An alternative implementation is:

  1. run binary search to find any matching index
  2. run separate binary searches on the left and right sides to expand to the boundaries

That also works in O(log n), but the insertion-point version is usually simpler to reason about and easier to get correct.

Python solution

from typing import List


def find_first_index_at_least(numbers: List[int], target: int) -> int:
    """Return the first index whose value is >= target."""
    left_index = 0
    right_index = len(numbers)

    while left_index < right_index:
        middle_index = (left_index + right_index) // 2

        # Move right past values that are still too small.
        if numbers[middle_index] < target:
            left_index = middle_index + 1
        else:
            right_index = middle_index

    return left_index


def find_first_index_greater_than(numbers: List[int], target: int) -> int:
    """Return the first index whose value is > target."""
    left_index = 0
    right_index = len(numbers)

    while left_index < right_index:
        middle_index = (left_index + right_index) // 2

        # Move right past values that are <= target.
        if numbers[middle_index] <= target:
            left_index = middle_index + 1
        else:
            right_index = middle_index

    return left_index


class Solution:
    def searchRange(self, numbers: List[int], target: int) -> List[int]:
        first_match_index = find_first_index_at_least(numbers, target)

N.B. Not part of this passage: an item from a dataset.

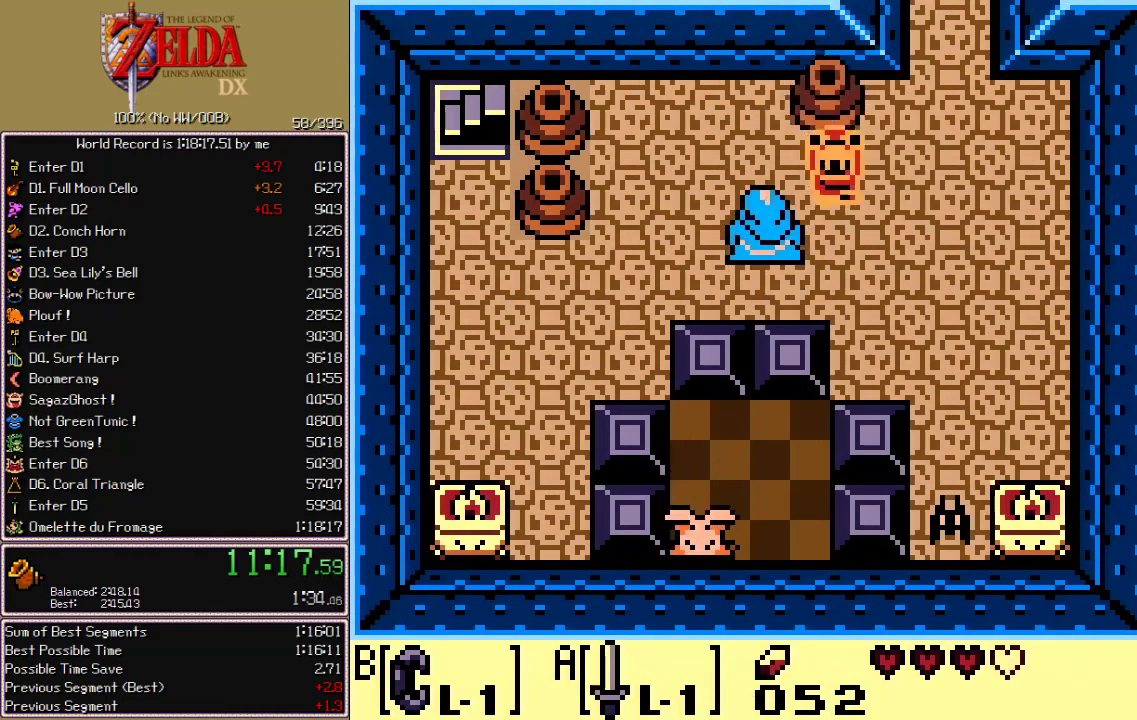
{"buttons": ["DPAD_DOWN", "DPAD_LEFT"], "events": [[83, "DPAD_LEFT", "down"], [200, "DPAD_LEFT", "up"], [383, "DPAD_LEFT", "down"]]}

        if first_match_index == len(numbers):
            return [-1, -1]

        if numbers[first_match_index] != target:
            return [-1, -1]

        last_match_index = find_first_index_greater_than(numbers, target) - 1
        return [first_match_index, last_match_index]

The takeaway

The main pattern to remember is that many “find the range” problems are really asking for boundary searches, not exact-match searches.

Once the problem is translated into:

  • first index where value is big enough
  • first index where value is too big

the solution becomes a straightforward application of binary search.